On Monday afternoon I’ll be returning to New York after a month and a half on the road. During that time I drove all over Florida and saw seven shows there, flew up to New York and back twice to see four more shows and give a ten-minute speech, finished writing and editing Duke: A Life of Duke Ellington and sent the manuscript off to Gotham Books, and saw the sun set over the Gulf of Mexico a dozen times. It was warm–mostly–but it wasn’t a vacation, not even slightly. I can’t remember the last time I took one of those.
My traveling days are now officially over until the end of April. Except for occasional weekend jaunts to Connecticut and a fast trip to Rhode Island to see a rare American revival of a play by Eugène Ionesco, I’ll be totally preoccupied with theater in New York. That’s all right with me: I’m going to miss Florida, which I’ve grown to love in recent years, but I’m tired of living out of a pair of suitcases, and I like the idea of sleeping in my own bed again.

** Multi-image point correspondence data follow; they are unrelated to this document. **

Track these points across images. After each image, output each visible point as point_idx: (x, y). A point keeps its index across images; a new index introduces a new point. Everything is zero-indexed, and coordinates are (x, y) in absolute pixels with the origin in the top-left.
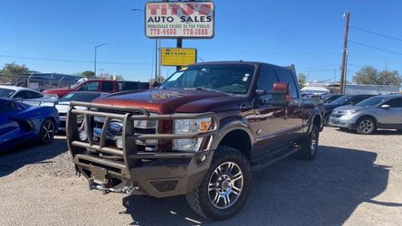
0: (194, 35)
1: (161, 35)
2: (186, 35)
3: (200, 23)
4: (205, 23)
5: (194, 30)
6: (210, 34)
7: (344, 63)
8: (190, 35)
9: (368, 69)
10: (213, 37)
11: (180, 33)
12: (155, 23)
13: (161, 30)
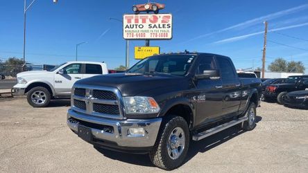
0: (158, 37)
1: (135, 37)
2: (152, 38)
3: (162, 29)
4: (166, 29)
5: (158, 34)
6: (169, 37)
7: (264, 56)
8: (155, 38)
9: (279, 61)
10: (172, 38)
11: (148, 36)
12: (130, 29)
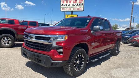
4: (81, 6)
5: (77, 8)
8: (75, 10)
10: (83, 11)
11: (72, 9)
12: (64, 6)
13: (66, 8)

Home, however, is where Mrs. T is, so I’m not really coming home today. She’ll be spending an additional week in Florida with family, then flying to Los Angeles to visit friends and stay warm. I won’t be seeing her again until March.

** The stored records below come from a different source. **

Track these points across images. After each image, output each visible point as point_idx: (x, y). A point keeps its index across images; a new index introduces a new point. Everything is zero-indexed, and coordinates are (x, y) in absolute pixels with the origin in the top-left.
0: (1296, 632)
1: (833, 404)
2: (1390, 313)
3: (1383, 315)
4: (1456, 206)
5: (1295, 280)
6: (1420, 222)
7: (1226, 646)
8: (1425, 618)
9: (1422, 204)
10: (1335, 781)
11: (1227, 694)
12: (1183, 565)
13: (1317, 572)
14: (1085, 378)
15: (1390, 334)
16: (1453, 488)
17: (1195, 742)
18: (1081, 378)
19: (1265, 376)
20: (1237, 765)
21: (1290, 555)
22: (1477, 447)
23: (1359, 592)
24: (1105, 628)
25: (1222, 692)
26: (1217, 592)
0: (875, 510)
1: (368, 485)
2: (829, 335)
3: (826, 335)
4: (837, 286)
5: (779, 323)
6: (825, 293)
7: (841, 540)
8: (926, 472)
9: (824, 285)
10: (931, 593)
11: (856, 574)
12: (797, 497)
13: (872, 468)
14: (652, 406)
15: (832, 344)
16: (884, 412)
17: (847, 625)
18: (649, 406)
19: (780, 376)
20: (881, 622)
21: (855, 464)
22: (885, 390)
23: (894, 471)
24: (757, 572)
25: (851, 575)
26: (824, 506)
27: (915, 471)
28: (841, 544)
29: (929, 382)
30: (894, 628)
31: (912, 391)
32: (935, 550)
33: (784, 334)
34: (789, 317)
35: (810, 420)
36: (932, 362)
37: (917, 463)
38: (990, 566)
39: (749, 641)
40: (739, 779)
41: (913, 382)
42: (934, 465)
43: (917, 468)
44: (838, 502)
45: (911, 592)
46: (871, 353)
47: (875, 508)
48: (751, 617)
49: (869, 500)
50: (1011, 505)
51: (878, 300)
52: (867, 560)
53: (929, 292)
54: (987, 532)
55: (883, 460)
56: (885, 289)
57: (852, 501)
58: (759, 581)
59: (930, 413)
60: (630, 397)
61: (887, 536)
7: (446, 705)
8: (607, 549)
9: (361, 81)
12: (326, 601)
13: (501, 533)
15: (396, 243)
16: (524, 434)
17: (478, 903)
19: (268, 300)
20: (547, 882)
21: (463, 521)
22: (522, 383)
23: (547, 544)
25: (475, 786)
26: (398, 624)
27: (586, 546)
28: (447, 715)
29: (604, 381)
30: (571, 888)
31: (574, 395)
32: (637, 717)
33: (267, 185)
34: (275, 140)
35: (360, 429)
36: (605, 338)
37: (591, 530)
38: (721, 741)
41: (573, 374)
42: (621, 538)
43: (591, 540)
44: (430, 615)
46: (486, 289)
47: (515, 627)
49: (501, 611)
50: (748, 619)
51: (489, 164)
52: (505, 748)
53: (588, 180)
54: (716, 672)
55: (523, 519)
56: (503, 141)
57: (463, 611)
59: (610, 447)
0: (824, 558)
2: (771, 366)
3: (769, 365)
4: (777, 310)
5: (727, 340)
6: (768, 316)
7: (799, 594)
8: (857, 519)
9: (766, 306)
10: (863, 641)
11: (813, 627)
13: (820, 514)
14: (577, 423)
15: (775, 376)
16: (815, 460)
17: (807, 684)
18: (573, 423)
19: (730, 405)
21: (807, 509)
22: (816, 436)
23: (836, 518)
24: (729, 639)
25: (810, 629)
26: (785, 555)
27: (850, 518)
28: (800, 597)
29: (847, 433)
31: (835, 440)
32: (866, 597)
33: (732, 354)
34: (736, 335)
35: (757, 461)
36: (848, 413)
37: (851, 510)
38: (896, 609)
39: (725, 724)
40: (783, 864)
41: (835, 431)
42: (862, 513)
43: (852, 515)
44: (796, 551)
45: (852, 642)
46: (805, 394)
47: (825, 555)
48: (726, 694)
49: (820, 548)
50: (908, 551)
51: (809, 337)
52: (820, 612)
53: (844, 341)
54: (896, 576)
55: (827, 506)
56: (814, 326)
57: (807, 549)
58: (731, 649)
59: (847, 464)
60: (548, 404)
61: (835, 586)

I’m glad I missed the blizzard. I seem to have lost my taste for snow, and to some extent for New York City as well. Fortunately, I still love a great many people who live there, and I wouldn’t want to be without the theater district, not to mention the other cultural institutions that are for me the whole point of living in Manhattan. That said, I’m definitely feeling a bit disoriented these days, not wholly satisfied with the present and unsure of the future.
It could be that I’m suffering from a mild case of the postpartum depression that has been known to assault writers who’ve just finished a long and demanding book. It could also be that returning to my New York apartment will restore the sense of stability that has lately deserted me. I’ve always have a way of feeling at home wherever I am–which is, I suppose, another way of saying that I don’t feel entirely at home anywhere.
So…what now? As soon as I empty my bags, I’ll let you know.